The law provides answers, but they can be highly subjective and hinge on the particular factual circumstances in which the On-Call Time is being worked. Wise employers in healthcare who require On-Call Time of employees will adopt clear personnel policies and enforce sensible practices designed to avoid disputes about whether On-Call Time is compensable or not. They will do so to ensure that employees know when they are, and are not, "on the clock," and to avoid the significant problems that can result from getting the answer wrong. Fights about whether On-Call Time is compensable are litigated with surprising frequency and can result in alarming liabilities – which can take the form of unpaid wages due to all employees who worked unpaid On-Call Time during as many as three (3) years, plus an equal amount of money in the form of "liquidated damages," plus the attorneys' fees of the employees' attorney, plus attorneys' fees incurred by the employer itself in the course of dealing with the problem. As if that weren't enough, such liabilities can be imposed on those who own and control the employer personally, not on the employing entity alone.

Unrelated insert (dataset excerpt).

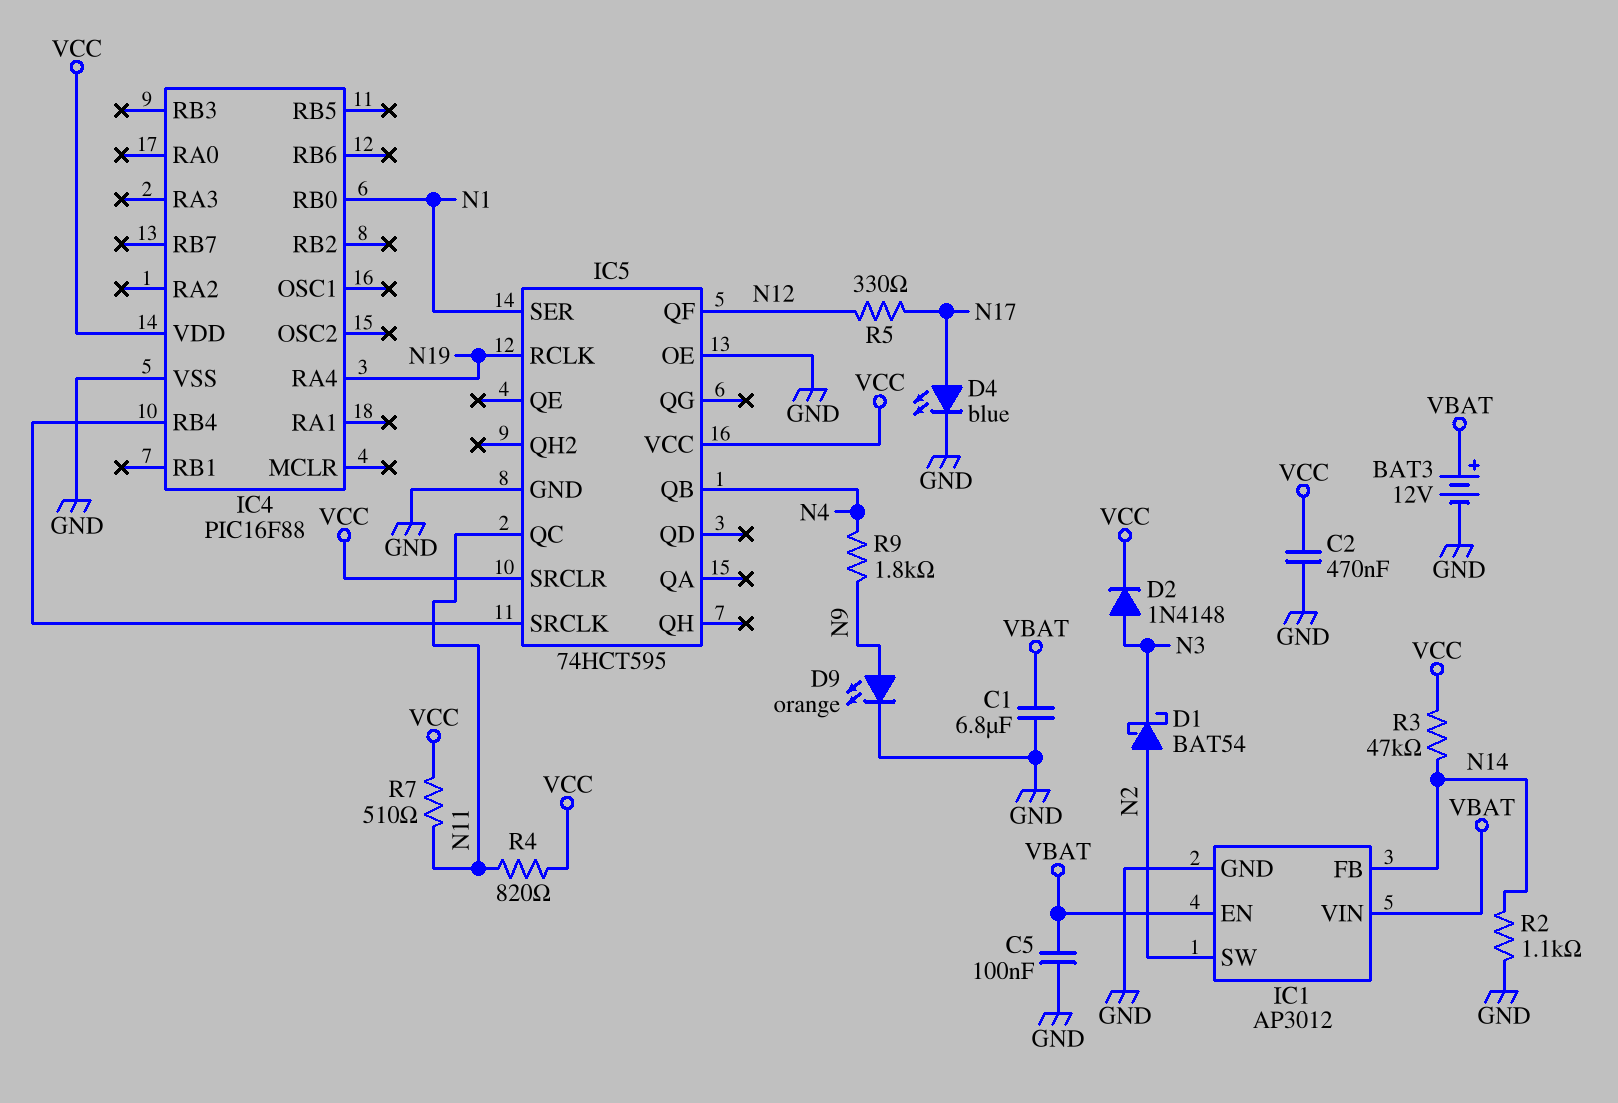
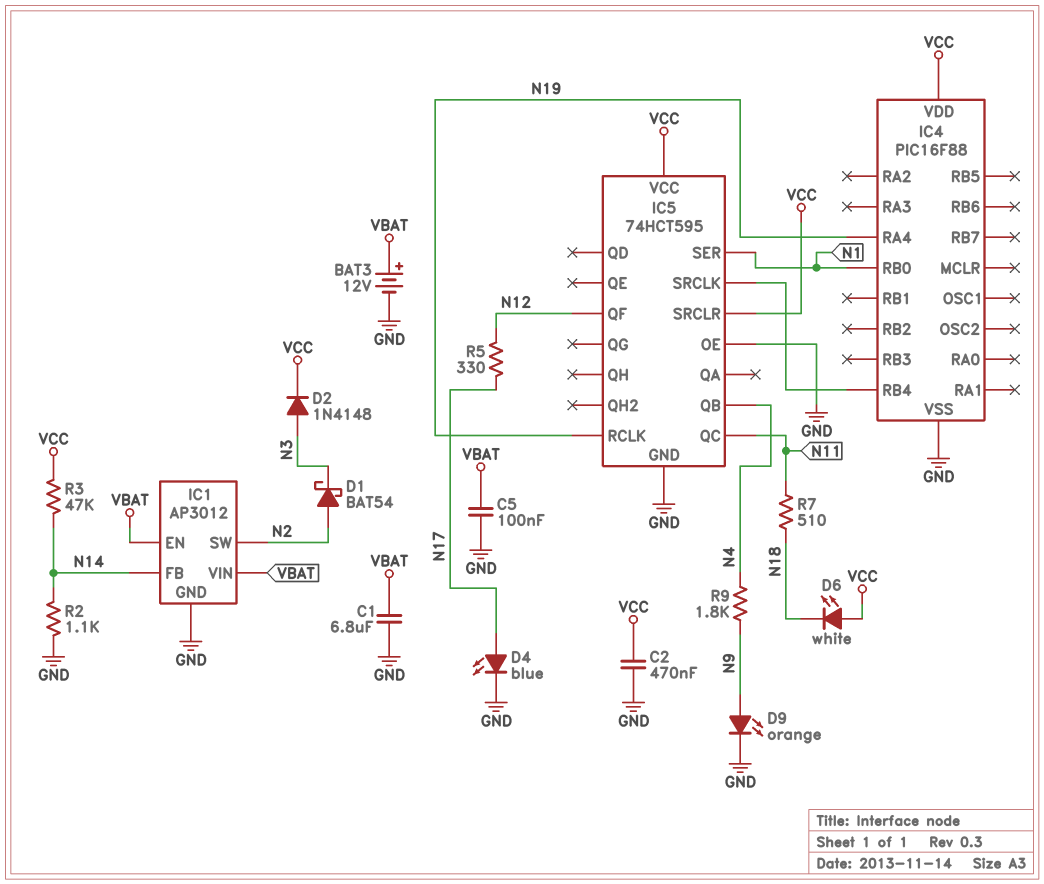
D6: none -> LED white (A VCC, K N18)
R4: 820 (N11, VCC) -> none
R7: 510 (N11, VCC) -> 510 (N11, N18)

Failing to include On-Call Time in compensable hours of work can result in failure to pay "overtime" wages due. The DOL takes a dim view of that kind of thing, regardless of how it occurred. Just ask "From the Heart Companion Service LLC," a "homecare service provider" in Pennsylvania that "provides homecare for elderly and physically challenged individuals." The DOL, on April 14, 2022, published a news release in which it announced that the company "paid $191,591.71 in back wages and an equal amount in liquidated damages" – for a total tab of about $383,000 – to 46 "affected employees at four Pittsburgh-area locations for hours worked over 40 hours in a workweek". That's obviously costly and must be embarrassing for "company President and Owner Janis Mandich Durick," whom the DOL called out by name, no doubt to send a message to executives of other employers who might engage in similar behavior. Her company, according to the DOL, got things wrong in a costly and very public way.